Elle demande également quel genre de cinéastes indépendants HBF devrait soutenir. « La première chose à laquelle j'ai été confronté en arrivant ici, c'est que HBF a reçu plus de 600 demandes pour son fonds de développement – et la réalité est que nous pouvons en financer 10. C'est fou. C'est incroyable que les cinéastes soient si enthousiastes et qu'ils nous accordent une telle confiance. Mais nous sommes aussi des êtres humains, et il est difficile d’en sélectionner 10 sur 600. »
Certains de ces thèmes seront explorés à l'IFFR Pro, où le HBF organisera un événement sur l'évolution du paysage du financement public.
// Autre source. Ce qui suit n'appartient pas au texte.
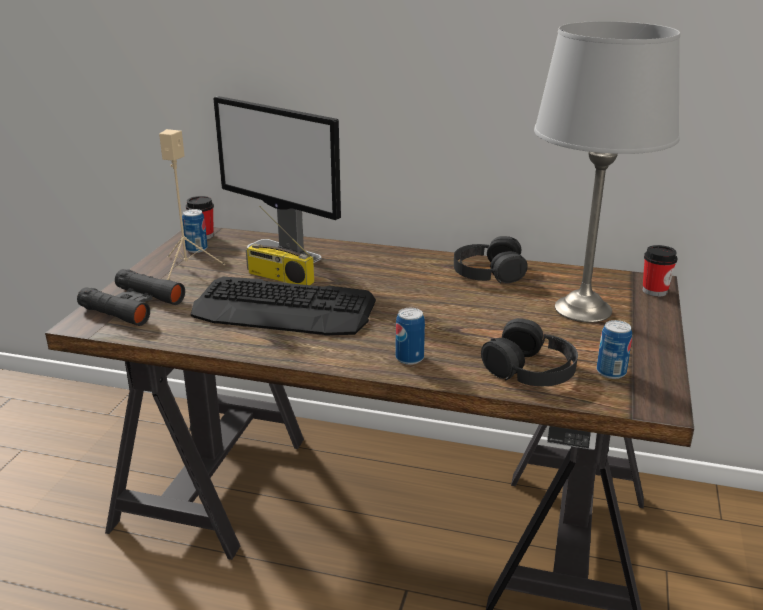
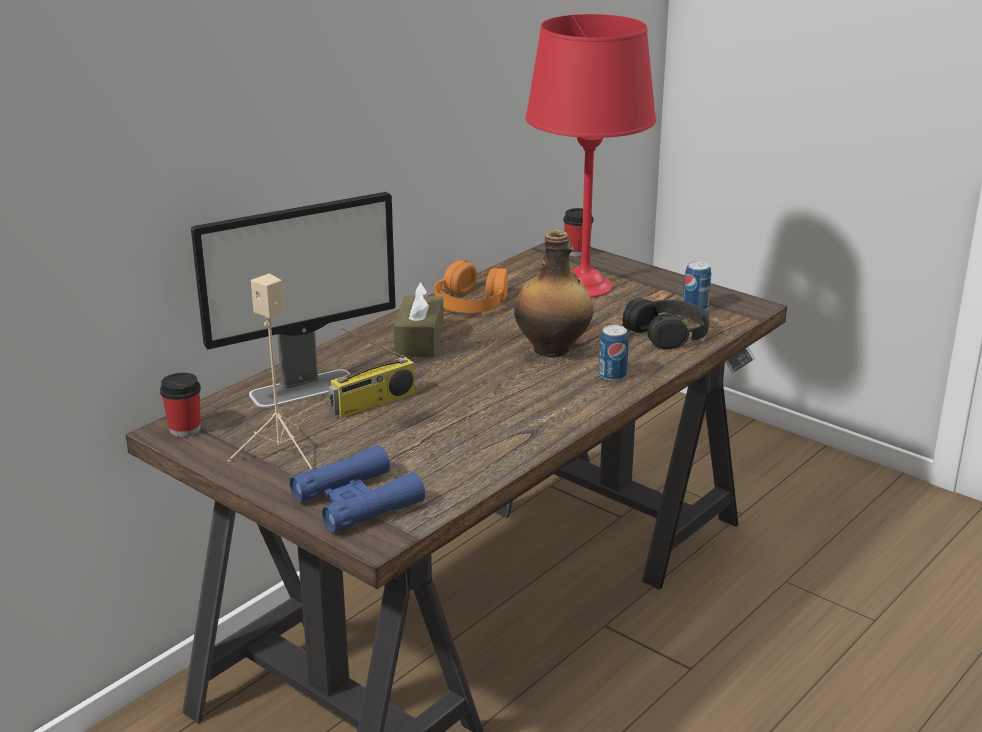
camera: 65 degrees left, 0 degrees up
(132, 305) = (357, 501): black binoculars -> blue binoculars
(196, 249) = (226, 439): can -> none
(284, 309) = (456, 414): keyboard -> none
(396, 269) = (419, 340): none -> brown tissue box
(435, 322) = (553, 349): none -> bottle
(488, 272) = (471, 302): black headphones -> orange headphones
(582, 309) = (585, 287): grey table lamp -> red table lamp

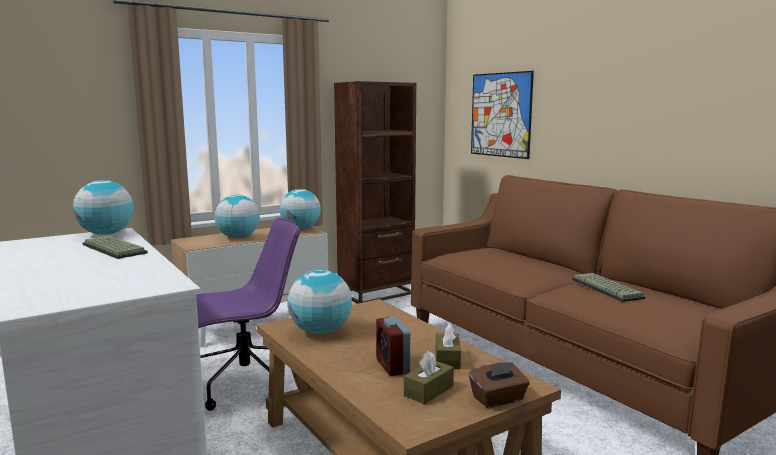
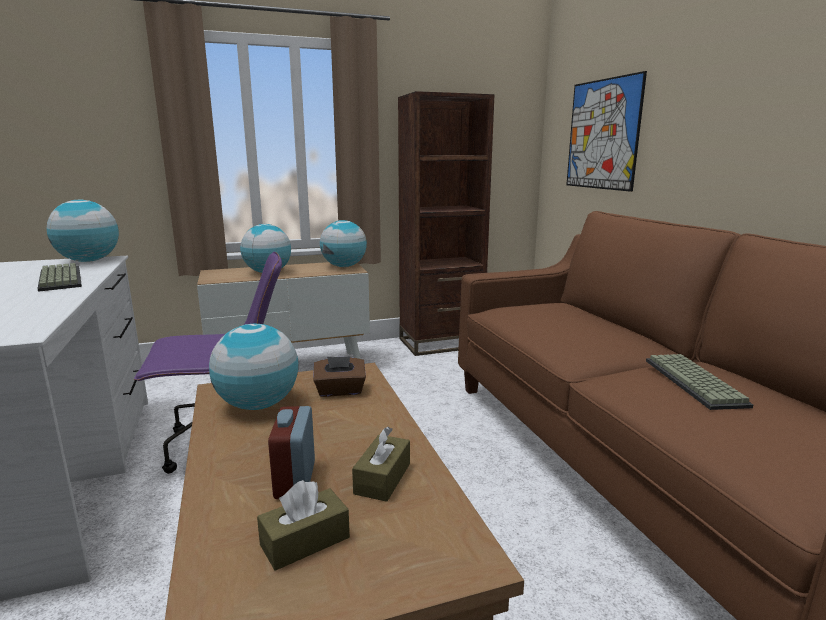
camera: 15 degrees right, 5 degrees up
(498, 399) = (400, 584): brown tissue box -> brown tissue box (340, 391)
Juliane Schulze, experte en économie créative stratégique, prononcera un discours, tandis que les organismes de financement nationaux de quatre pays – le Royaume-Uni, le Luxembourg, la Norvège et les Pays-Bas – participeront à un panel qui explorera la manière dont leurs fonds s'adaptent.
Parallèlement, deux projets soutenus par HBF seront présentés au marché de coproduction CineMart de l'IFFR :Nuage de l'inconnu, de Yuan Gao, qui a bénéficié d’un soutien au développement en 2019 etUne maison lointaine fume à l'horizon, le premier long métrage de fiction du cinéaste chinois Shengze Zhu, lauréat du Tiger Award.
Darkroom, le programme de travail en cours d'IFFR Pro, présente également d'anciens projets CineMart et HBF presque terminés. Un des projets présentés est soutenu par HBFBâtard,réalisé par le cinéaste singapourien Wei Liang, basé à Taiwan.
Tatishvili considère l'IFFR et Cinemart comme un « port d'attache » pour HBF. «Cela a toujours été ainsi et ce sera toujours ainsi», dit-elle.
Certains films, commeMerle Merle Mûre, recevra un financement de développement de HBF et sera ensuite sélectionné pour le marché de coproduction CineMart.
Cependant, Tatishvili souligne que le HBF est un « animal différent » de l’IFFR car il travaille toute l’année. Les films financés peuvent également être présentés en avant-première dans différents festivals, pas seulement à l'IFFR. «Il existe la relation la plus forte qui ait jamais existé et elle devrait toujours être là», dit-elle. "Mais nous devrons également accroître la présence de HBF dans d'autres endroits."